Source records:
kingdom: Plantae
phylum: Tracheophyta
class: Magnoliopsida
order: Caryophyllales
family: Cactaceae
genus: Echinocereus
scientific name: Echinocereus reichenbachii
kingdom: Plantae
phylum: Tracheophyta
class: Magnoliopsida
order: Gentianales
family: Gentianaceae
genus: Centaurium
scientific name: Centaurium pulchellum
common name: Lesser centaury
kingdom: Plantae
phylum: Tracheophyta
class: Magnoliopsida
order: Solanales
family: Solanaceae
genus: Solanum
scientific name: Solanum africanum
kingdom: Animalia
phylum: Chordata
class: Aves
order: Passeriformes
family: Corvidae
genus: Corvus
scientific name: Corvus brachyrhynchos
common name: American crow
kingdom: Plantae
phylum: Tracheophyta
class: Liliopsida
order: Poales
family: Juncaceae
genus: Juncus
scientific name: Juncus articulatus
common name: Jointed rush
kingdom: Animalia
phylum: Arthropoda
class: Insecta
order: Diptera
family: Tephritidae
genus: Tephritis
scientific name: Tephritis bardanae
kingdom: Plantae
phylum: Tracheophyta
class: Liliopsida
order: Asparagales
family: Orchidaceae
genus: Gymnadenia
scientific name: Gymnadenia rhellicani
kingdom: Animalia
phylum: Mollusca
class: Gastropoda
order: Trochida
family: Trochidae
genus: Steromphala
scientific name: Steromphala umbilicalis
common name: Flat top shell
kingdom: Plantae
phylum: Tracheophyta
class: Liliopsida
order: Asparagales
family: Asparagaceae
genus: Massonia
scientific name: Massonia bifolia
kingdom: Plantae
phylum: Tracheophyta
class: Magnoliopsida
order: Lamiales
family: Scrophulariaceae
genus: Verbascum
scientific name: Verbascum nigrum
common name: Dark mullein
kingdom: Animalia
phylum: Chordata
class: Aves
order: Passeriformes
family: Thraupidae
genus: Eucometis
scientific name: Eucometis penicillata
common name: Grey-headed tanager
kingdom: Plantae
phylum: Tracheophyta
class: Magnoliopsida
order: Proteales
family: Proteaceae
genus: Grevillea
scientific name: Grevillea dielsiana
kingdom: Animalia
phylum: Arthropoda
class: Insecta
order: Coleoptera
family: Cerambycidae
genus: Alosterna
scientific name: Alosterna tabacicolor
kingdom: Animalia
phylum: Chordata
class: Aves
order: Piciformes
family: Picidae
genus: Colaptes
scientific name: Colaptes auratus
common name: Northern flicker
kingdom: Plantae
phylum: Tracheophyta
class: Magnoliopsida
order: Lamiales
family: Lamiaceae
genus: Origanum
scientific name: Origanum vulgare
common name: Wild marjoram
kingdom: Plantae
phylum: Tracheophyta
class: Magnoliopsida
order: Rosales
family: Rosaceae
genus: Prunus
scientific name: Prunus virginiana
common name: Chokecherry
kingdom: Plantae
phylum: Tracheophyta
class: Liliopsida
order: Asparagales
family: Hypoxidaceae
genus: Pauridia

Directions: Please output the lines from the start of the records through the line holding "genus: Centaurium", inclusive, as a JSON list of strings with one string per line and blank lines omitted.

Solution:
[
  "kingdom: Plantae",
  "phylum: Tracheophyta",
  "class: Magnoliopsida",
  "order: Caryophyllales",
  "family: Cactaceae",
  "genus: Echinocereus",
  "scientific name: Echinocereus reichenbachii",
  "kingdom: Plantae",
  "phylum: Tracheophyta",
  "class: Magnoliopsida",
  "order: Gentianales",
  "family: Gentianaceae",
  "genus: Centaurium"
]